Вечно одно и то же: кто-то кого-то то и дело пристреливает, и так до тех пор, пока не опустошает себя этим настолько, что Богу не остается ничего другого как забрать его на свою помойку.
«Может быть», повторил я одобрительно, «но это не зависит ни от тебя, ни от меня. А пока мы можем еще чего-нибудь выпить».
«Дело говоришь. Оставим эти ебарские разборки. Сегодня вечером не твоя очередь».
«А чья?»
«Сегодня вечером мы займемся настоящей разборкой»
На этот раз он мне подмигнул, и я понял, что это серьезно.
* * *
Сумма проигранных в покер денег стала астрономической. Вместо фишек, на столе, резервированном исключительно для Барона, зияла дыра.
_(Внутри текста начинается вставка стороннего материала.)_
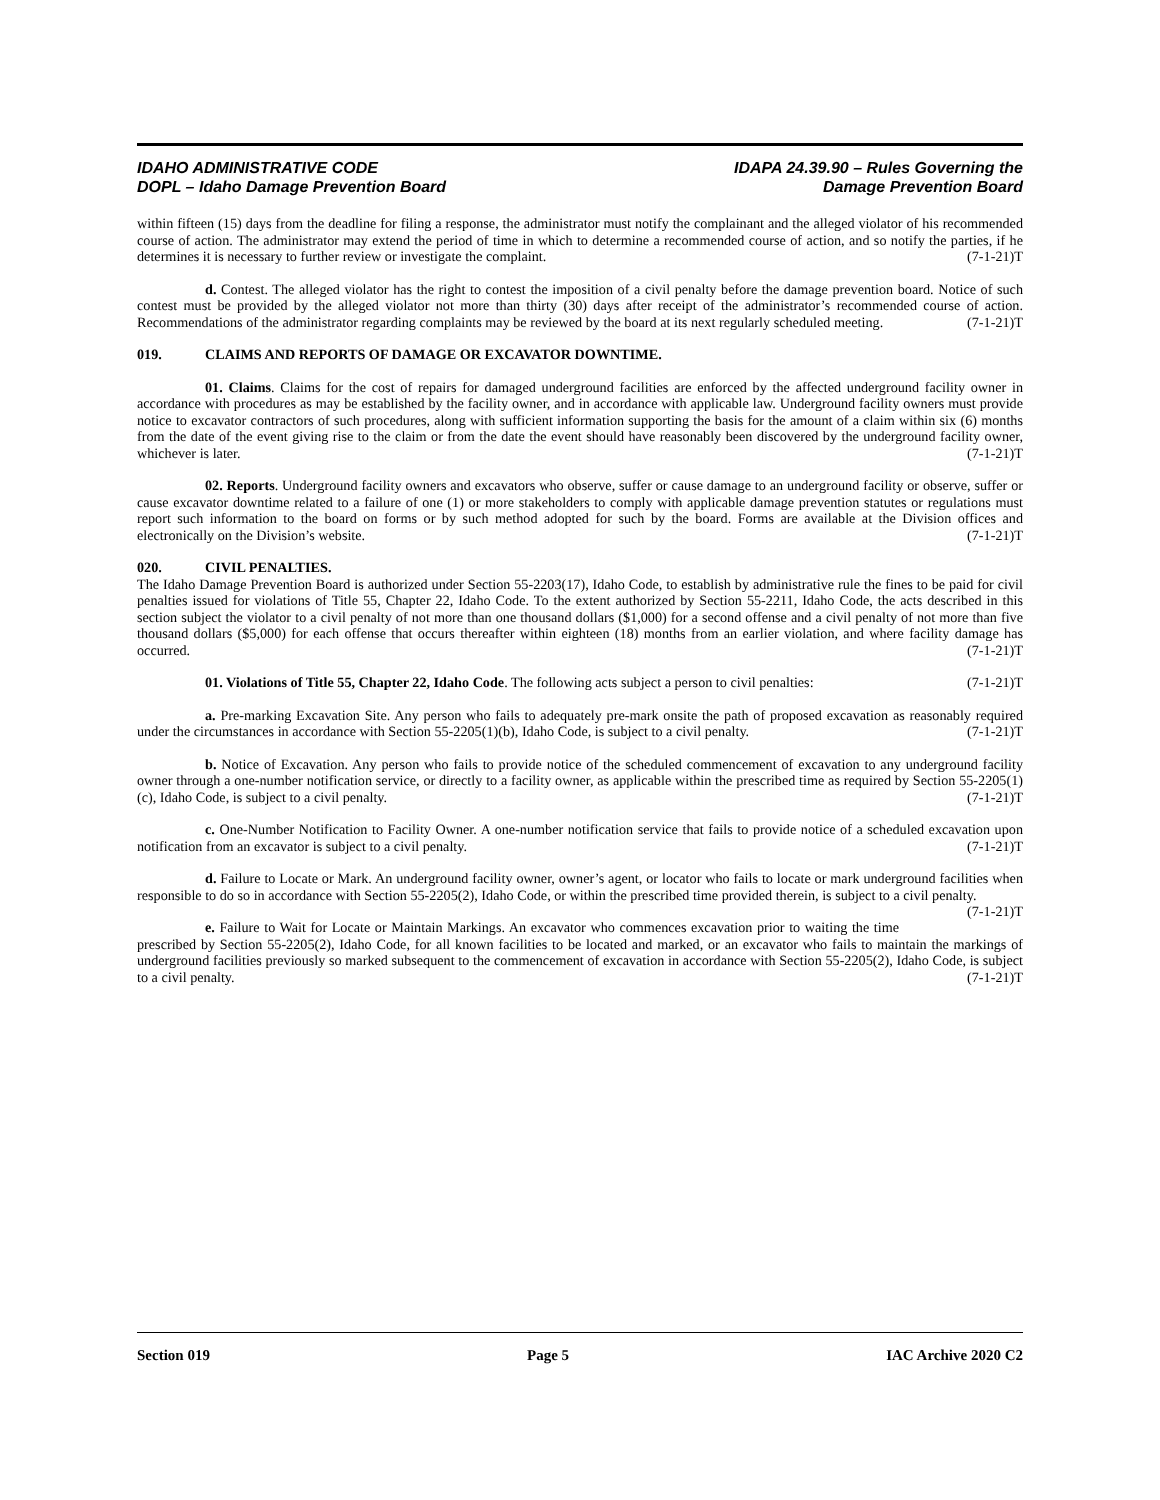IDAHO ADMINISTRATIVE CODE
DOPL – Idaho Damage Prevention Board
IDAPA 24.39.90 – Rules Governing the
Damage Prevention Board
within fifteen (15) days from the deadline for filing a response, the administrator must notify the complainant and the alleged violator of his recommended course of action. The administrator may extend the period of time in which to determine a recommended course of action, and so notify the parties, if he determines it is necessary to further review or investigate the complaint. (7-1-21)T
d. Contest. The alleged violator has the right to contest the imposition of a civil penalty before the damage prevention board. Notice of such contest must be provided by the alleged violator not more than thirty (30) days after receipt of the administrator’s recommended course of action. Recommendations of the administrator regarding complaints may be reviewed by the board at its next regularly scheduled meeting. (7-1-21)T
019. CLAIMS AND REPORTS OF DAMAGE OR EXCAVATOR DOWNTIME.
01. Claims. Claims for the cost of repairs for damaged underground facilities are enforced by the affected underground facility owner in accordance with procedures as may be established by the facility owner, and in accordance with applicable law. Underground facility owners must provide notice to excavator contractors of such procedures, along with sufficient information supporting the basis for the amount of a claim within six (6) months from the date of the event giving rise to the claim or from the date the event should have reasonably been discovered by the underground facility owner, whichever is later. (7-1-21)T
02. Reports. Underground facility owners and excavators who observe, suffer or cause damage to an underground facility or observe, suffer or cause excavator downtime related to a failure of one (1) or more stakeholders to comply with applicable damage prevention statutes or regulations must report such information to the board on forms or by such method adopted for such by the board. Forms are available at the Division offices and electronically on the Division’s website. (7-1-21)T
020. CIVIL PENALTIES.
The Idaho Damage Prevention Board is authorized under Section 55-2203(17), Idaho Code, to establish by administrative rule the fines to be paid for civil penalties issued for violations of Title 55, Chapter 22, Idaho Code. To the extent authorized by Section 55-2211, Idaho Code, the acts described in this section subject the violator to a civil penalty of not more than one thousand dollars ($1,000) for a second offense and a civil penalty of not more than five thousand dollars ($5,000) for each offense that occurs thereafter within eighteen (18) months from an earlier violation, and where facility damage has occurred. (7-1-21)T
01. Violations of Title 55, Chapter 22, Idaho Code. The following acts subject a person to civil penalties: (7-1-21)T
a. Pre-marking Excavation Site. Any person who fails to adequately pre-mark onsite the path of proposed excavation as reasonably required under the circumstances in accordance with Section 55-2205(1)(b), Idaho Code, is subject to a civil penalty. (7-1-21)T
b. Notice of Excavation. Any person who fails to provide notice of the scheduled commencement of excavation to any underground facility owner through a one-number notification service, or directly to a facility owner, as applicable within the prescribed time as required by Section 55-2205(1)(c), Idaho Code, is subject to a civil penalty. (7-1-21)T
c. One-Number Notification to Facility Owner. A one-number notification service that fails to provide notice of a scheduled excavation upon notification from an excavator is subject to a civil penalty. (7-1-21)T
d. Failure to Locate or Mark. An underground facility owner, owner’s agent, or locator who fails to locate or mark underground facilities when responsible to do so in accordance with Section 55-2205(2), Idaho Code, or within the prescribed time provided therein, is subject to a civil penalty. (7-1-21)T
e. Failure to Wait for Locate or Maintain Markings. An excavator who commences excavation prior to waiting the time prescribed by Section 55-2205(2), Idaho Code, for all known facilities to be located and marked, or an excavator who fails to maintain the markings of underground facilities previously so marked subsequent to the commencement of excavation in accordance with Section 55-2205(2), Idaho Code, is subject to a civil penalty. (7-1-21)T
Section 019 Page 5 IAC Archive 2020 C2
В ней можно было многое увидеть, но никто не решался сунуть в нее голову и посмотреть вниз. Никто, кроме Джембы, предупредительного хозяина, азартного, но расчетливого, который заделывал такие дыры, а потом наносил на них глянец, чтобы прибыльная игра могла продолжаться. Все эти акулы жили игрой, а игра называлась «выбиванием долгов». Без долгов игра не имела смысла. Акулы не были игроками, акулы были акулами. Барон хочет ликвидировать долг, послав своих людей поджечь «Кенту», бухгалтерские книги сгорят вместе с цифрами, которые в них никто и не вписывал из-за налоговых сложностей, а Джембе будет выплачена страховая суперпремия. Так они будут квиты. На некоторое время. Нашей задачей было обеспечить короткое замыкание в электрической разводке – снять предохранитель и забить гвоздь в распределительную плату, а потом соединить фазу и ноль в штепселе на облицованной деревянной панелью стене. Точно оговорены все детали, все подготовлено, все чисто. Нам оставалось только позвать официанта и заплатить по счету. Вместо этого Пеня, в облегающей летной куртке и черных брюках из искусственной кожи, оставил под недопитым стаканом крупную дойч-купюру и рванул к выходу. Элегантный кожаный ремешок обвивал запястье его правой руки, которой он умел пользоваться весьма впечатляюще.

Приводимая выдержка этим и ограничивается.